孔柏年是寧海抗日名將孔墉之孫,一直關注抗戰老兵的工作。他聽了徐婉嬋的故事後,非常感動,很快就向周邊,以及台灣的朋友瞭解詢問。

幾天后,一位叫裴源的安徽誌願者聯繫到南京航空聯誼會、南京市黃埔親屬聯誼會理事陳功,再由陳功輾轉聯繫到台灣航空史研究會的李剛先生。

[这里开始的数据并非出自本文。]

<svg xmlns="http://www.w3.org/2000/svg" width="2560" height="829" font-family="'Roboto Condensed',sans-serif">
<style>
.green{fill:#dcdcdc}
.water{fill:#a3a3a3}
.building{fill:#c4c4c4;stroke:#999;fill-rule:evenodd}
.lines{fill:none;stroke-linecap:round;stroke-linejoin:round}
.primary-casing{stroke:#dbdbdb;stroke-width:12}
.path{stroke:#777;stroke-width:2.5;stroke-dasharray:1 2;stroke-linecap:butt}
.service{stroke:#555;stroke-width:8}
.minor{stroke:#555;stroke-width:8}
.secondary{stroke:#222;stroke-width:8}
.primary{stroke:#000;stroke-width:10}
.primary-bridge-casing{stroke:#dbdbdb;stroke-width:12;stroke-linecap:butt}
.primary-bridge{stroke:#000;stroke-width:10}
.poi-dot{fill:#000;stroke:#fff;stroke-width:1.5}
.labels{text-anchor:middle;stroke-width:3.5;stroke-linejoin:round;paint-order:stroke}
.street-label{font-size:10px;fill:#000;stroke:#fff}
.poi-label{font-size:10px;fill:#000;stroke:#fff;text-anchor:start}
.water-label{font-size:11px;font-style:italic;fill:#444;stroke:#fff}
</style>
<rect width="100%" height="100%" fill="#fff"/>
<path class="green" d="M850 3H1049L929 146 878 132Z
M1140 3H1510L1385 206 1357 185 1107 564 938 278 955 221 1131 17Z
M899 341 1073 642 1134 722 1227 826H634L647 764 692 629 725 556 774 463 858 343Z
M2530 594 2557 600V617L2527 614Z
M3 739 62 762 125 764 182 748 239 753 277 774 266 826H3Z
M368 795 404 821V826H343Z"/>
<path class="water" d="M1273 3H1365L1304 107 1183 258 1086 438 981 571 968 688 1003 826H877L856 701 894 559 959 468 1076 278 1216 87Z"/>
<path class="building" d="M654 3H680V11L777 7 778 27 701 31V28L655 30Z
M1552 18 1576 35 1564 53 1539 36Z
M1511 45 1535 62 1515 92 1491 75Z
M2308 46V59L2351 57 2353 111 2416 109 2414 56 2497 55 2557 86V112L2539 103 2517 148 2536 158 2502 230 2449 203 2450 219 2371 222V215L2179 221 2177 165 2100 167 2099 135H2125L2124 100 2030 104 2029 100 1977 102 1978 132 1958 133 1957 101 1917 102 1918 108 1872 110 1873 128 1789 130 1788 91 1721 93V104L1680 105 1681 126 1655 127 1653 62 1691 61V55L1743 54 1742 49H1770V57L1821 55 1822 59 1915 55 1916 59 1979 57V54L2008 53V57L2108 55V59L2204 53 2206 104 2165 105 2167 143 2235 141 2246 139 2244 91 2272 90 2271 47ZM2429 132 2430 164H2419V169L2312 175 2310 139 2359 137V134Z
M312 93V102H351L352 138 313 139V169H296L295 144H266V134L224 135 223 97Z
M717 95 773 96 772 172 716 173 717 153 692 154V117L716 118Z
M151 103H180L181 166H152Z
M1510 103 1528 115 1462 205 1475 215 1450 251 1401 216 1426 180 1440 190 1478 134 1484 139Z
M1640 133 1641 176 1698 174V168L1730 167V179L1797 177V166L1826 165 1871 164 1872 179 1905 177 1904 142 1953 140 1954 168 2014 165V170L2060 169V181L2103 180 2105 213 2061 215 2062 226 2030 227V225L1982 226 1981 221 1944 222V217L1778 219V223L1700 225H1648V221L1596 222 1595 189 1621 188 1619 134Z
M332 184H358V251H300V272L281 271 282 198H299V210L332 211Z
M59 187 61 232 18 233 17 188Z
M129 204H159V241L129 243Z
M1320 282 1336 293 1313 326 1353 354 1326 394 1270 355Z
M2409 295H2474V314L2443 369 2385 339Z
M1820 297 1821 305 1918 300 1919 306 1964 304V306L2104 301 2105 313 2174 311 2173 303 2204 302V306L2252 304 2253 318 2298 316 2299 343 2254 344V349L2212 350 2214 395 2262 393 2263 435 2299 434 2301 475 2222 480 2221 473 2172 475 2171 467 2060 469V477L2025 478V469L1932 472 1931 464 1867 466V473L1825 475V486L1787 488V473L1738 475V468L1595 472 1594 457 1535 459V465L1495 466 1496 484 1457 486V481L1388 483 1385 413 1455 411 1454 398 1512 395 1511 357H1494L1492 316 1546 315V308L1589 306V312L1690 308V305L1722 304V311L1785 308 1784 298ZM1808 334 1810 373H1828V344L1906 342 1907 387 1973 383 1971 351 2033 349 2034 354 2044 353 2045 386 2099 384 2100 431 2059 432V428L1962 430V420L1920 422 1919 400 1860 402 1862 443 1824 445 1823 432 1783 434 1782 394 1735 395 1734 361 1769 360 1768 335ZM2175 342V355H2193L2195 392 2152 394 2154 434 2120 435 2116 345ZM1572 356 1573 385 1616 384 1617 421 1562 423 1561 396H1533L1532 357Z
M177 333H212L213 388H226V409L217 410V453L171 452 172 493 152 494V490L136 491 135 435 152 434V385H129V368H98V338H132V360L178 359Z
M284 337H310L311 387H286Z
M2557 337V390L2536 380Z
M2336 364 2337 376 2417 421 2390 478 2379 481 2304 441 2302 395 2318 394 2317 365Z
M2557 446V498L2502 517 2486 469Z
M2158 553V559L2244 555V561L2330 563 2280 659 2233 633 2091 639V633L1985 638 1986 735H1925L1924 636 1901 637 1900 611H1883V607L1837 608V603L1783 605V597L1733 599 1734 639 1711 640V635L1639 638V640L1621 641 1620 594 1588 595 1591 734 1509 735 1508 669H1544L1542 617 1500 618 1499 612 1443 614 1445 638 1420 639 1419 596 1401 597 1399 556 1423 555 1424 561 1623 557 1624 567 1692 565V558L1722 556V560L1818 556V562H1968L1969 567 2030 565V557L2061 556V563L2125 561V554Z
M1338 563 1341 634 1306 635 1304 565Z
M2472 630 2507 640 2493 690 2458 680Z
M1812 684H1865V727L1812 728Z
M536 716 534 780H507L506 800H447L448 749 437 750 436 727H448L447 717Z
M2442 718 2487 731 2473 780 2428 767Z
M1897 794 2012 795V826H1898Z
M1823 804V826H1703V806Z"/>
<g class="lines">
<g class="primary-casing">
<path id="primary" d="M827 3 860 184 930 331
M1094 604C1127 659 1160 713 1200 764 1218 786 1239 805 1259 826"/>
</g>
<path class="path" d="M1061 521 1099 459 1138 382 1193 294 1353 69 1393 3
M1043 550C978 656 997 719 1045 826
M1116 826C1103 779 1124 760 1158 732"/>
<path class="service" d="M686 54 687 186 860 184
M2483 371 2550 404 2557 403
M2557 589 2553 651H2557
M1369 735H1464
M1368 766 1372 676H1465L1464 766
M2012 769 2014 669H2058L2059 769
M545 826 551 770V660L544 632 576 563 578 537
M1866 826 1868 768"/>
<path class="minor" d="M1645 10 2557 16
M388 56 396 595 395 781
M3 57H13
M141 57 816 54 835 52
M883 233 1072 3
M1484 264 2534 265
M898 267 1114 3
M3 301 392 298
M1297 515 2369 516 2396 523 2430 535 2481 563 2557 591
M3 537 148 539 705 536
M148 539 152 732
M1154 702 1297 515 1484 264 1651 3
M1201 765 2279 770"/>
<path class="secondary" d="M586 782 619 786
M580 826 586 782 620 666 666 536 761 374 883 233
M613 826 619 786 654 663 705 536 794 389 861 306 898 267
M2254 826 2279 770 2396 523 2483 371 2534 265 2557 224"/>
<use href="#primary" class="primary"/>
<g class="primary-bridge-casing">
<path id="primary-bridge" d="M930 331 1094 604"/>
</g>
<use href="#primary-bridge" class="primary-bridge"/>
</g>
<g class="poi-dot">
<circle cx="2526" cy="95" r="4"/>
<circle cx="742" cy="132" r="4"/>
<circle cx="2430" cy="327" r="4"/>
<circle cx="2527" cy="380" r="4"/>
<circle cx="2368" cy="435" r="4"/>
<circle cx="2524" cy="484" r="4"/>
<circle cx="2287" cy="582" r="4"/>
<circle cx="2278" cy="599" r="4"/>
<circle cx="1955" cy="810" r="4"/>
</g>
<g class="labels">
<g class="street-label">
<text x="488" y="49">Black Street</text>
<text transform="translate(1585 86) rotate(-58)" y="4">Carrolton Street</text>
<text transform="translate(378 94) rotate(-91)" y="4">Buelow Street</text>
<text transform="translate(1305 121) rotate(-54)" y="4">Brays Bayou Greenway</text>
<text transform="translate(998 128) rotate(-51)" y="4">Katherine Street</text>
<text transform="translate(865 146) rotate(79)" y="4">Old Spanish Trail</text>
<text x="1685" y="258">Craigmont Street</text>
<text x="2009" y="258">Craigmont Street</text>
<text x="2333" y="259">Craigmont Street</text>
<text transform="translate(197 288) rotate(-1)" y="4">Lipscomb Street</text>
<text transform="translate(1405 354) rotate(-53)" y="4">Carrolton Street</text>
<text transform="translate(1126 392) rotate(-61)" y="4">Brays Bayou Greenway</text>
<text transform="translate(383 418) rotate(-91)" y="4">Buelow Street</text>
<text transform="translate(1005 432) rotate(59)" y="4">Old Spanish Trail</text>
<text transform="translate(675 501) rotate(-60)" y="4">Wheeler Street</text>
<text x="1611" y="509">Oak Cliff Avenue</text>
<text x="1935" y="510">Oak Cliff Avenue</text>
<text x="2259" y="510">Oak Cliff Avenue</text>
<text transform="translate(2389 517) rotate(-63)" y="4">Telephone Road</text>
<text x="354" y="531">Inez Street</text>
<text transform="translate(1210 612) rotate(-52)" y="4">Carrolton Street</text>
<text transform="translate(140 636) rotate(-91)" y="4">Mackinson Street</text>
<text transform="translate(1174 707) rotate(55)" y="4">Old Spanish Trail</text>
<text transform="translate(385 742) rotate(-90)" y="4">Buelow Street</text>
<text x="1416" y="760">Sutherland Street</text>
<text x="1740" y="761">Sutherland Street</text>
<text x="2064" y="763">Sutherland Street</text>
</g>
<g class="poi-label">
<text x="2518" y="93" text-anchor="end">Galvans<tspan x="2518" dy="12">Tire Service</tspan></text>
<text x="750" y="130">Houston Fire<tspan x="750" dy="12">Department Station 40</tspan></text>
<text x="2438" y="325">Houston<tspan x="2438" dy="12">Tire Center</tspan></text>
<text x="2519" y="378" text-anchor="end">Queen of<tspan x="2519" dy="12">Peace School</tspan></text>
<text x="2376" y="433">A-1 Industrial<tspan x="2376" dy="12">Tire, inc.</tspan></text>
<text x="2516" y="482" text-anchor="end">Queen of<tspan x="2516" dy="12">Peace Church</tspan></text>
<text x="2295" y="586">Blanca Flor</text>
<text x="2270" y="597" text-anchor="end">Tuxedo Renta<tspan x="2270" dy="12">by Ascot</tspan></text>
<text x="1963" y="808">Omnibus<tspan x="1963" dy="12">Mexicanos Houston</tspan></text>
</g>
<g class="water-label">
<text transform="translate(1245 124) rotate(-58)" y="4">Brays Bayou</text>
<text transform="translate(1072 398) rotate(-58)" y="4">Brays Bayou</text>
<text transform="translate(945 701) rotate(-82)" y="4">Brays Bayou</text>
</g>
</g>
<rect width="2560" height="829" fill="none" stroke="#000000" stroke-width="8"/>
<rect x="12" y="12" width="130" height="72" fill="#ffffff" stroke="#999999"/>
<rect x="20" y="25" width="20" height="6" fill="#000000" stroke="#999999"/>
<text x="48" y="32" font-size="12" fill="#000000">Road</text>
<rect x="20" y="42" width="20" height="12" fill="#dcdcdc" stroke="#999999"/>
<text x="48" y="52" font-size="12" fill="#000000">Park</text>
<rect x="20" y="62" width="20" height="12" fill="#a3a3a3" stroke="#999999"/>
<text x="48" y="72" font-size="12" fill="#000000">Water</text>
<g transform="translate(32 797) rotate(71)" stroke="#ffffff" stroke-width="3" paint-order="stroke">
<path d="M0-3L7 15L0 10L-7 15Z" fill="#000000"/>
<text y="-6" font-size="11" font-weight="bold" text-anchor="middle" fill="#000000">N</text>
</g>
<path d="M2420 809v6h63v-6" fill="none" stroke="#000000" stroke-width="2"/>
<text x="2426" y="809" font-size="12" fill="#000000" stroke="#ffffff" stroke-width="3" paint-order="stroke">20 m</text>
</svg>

8月28日當天晚上,在李剛等一群人的幫助下,王振康的照片和資料很快就傳了過來。

1952年,王振康在台灣。

孔柏年告訴徐婉嬋:王振康去台灣後結了婚,有一個女兒,一個兒子。出事後,他的遺體安葬在台北碧潭空軍公墓。

徐婉嬋坐在凳子上,邊聽邊說:“還好,有結婚生子……我就怕他一個人孤苦伶仃。”

陳功曾幫過不少老兵尋找家人,他說從沒見這樣執著感人的。“他們還不是親人,她的癡情和執著,就是命運,就是緣分”。

徐婉嬋想去台灣王振康墓地看看,李剛擔心她年紀太大,不能奔波,決定代她去王振康的墓地。

9月3日,台北碧潭晴空萬里,李剛則代徐婉嬋買了一束玫瑰花,小卡片寫上“易斌(王振康),吾愛”。落款是徐婉嬋的名字,他把它放在王振康的墳墓前。

2018年9月3日,台灣友人李剛先生等人代徐婉嬋到王振康墳墓前獻花。

李剛站在墳前,恭恭敬敬地鞠了一躬。

“未過門的嫂子”

今年1月4日,王振康的妹妹王振容帶著五位晚輩趕到浙江寧海看望徐婉嬋。

王振容快九十歲了,幾年前患上了肝癌,依舊堅持要來看徐婉嬋。她說,“我的哥哥走了,我的父母不在了,我是這一輩唯一健在的家人,我就是爬也要爬去見從未見面的‘未過門的嫂嫂’。”

一切和預想的一樣,兩位老人坐在一起回憶往事,像久別重逢的老朋友。

王振容說起小時候,哥哥王振康身體很好,喜歡騎自行車,她跟父母坐在小車里,王振康騎自行車跟在小車後面追,從安徽合肥一直追到四川,後來在成都上了金陵大學哲學系。

王振容還告訴徐婉嬋,當年徐寄給她家的綠色絲綢,至今還保留在她家中。她父母也曾給徐婉嬋寫過回信,可能因為局勢動盪,所以徐沒有收到。徐婉嬋一時感慨萬千。

第二天,臨別之際,兩位八九十歲的白髮老人抱了又抱,抱了又抱……

她們知道,這一刻,轉身或許就是永別。

70年過去了,王振康當年送給徐婉嬋的旗袍,依舊躺在徐婉嬋的櫃子裡。